It's Easter today! What goes with Easter? Bunnies! Why? Because the Christian Church stole the holiday from pagans, who celebrated Easter (or Ostara; nobody really knows what it was called before the Christians got hold of it. All are merely guesses) as a fertility rite. Thus, symbols of new spring (like baby bunnies and newborn chicks) were common, and the Church just knicked those and said, "They're symbols of Christ's resurrection! Yeah, that's it!"
So to tie in this week's gaming post with the bunny theme, I will discuss an idea that I worked on, briefly, with a friend of mine many years ago. The idea was "Anthropomorphics." We had originally intended it to be a GURPS sourcebook, but that idea never came to fruition.
The idea was that you would play animals. There were three campaign styles: realistic, cinematic, and silly. Realistic is just that: you play an animal in a realistic manner. This campaign style is generally best suited for people who (out of some masochistic reason) want to play someone's pet. However, it can include things such as the Watership Down setting. That is, all the characters are playing one type of animal, living in a colony (a warren of rabbits, a pride of lions, a murder of crows, et c.).Cinematic campaigns have various levels. They all include some amount of unrealistic behaviour, from the simple and straightforward (such as Lassie, in which the animals behave normally aside from their ability to use rather human-like thought patterns and to communicate effectively with humans despite their lack of speech) to the more overt (such as films like Homeward Bound: The Incredible Journey, in which the animals can speak to each other and exhibit remarkably human-like behaviour).
Silly campaigns are the straight-up unrealistic ones. The most obvious classification is the Saturday morning cartoons, with characters like Bugs Bunny and Mickey Mouse.
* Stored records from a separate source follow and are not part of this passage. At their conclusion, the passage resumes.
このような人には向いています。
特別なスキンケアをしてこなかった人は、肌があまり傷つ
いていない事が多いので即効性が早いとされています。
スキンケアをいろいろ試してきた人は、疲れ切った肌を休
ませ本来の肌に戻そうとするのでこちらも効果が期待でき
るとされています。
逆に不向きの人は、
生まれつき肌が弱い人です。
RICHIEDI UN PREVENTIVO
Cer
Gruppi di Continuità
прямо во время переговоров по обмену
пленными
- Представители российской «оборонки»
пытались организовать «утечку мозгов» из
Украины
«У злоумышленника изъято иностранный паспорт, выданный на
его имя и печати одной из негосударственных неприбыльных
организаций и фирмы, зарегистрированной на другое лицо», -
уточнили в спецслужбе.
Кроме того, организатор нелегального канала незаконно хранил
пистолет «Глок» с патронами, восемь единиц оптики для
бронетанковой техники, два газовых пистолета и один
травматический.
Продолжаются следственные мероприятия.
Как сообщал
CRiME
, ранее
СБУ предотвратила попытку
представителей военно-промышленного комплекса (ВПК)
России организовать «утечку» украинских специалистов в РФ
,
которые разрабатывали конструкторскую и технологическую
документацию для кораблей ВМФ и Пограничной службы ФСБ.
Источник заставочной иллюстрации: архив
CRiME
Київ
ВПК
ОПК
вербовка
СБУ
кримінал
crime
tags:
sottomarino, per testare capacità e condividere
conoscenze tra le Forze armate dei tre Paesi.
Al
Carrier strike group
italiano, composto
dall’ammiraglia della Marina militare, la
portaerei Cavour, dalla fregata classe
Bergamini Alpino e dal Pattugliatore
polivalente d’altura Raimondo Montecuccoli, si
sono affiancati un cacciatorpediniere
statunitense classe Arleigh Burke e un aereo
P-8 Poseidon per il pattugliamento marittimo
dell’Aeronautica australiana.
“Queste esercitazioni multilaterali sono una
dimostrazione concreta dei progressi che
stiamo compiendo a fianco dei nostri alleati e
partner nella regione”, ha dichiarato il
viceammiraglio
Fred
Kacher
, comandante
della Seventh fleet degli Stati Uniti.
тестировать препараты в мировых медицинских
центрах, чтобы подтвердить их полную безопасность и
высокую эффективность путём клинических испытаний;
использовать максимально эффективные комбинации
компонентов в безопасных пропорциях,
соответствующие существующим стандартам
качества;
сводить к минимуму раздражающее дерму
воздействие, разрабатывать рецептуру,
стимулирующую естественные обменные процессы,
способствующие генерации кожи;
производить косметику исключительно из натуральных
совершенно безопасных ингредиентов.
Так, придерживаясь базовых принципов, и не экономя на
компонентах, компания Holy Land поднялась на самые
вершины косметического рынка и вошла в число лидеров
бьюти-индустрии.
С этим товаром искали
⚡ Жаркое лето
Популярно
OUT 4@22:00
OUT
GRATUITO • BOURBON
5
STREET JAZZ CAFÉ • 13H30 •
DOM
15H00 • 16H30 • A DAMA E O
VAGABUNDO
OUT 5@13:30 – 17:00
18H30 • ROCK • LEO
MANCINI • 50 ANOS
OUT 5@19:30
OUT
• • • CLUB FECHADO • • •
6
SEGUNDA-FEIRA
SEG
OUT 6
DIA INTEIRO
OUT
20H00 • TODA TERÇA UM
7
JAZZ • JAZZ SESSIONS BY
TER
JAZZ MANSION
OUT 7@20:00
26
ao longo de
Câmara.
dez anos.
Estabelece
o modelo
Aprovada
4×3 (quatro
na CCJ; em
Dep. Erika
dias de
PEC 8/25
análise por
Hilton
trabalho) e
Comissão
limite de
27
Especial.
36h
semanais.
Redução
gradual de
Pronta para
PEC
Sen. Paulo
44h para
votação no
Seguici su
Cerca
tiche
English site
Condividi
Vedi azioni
It needn't be that overt, though; the film Mousetrap shows an example of a silly campaign without anthropomorphising the animals (physically, at least).
There are other potential uses for this idea as well. What about a person that gets transformed into an animal through some spell? Just one example is The Tenth Kingdom, in which Prince Wendell gets transformed into a dog for the majority of the series.
We had even started developing optional rules for cross-species communication. The basic idea was that, if using these rules, an animal could communicate with someone from the same genus but different species at a -2 penalty. Different genus but same family, -4. Different family, but same order, -6. And different order but same class, at -8. Thus, a house cat (class mammalia, order carnivora, family felidae, genus felis, species sylvestrus) would speak to other housecats normally, to a black-footed cat (genus felis, species nigripes) at -2, a tiger (family felidae, genus panthera) at -4, a dog (order carnivora, family canidae) at -6, and a lemur (class mammalia, order primates) at -8.
Anyway, not sure how interesting that is to anyone, but if you're interested, I recommend the Animal Diversity Web from the University of Michigan. It's good for descriptions of animals, as well as discerning their taxonomic classifications.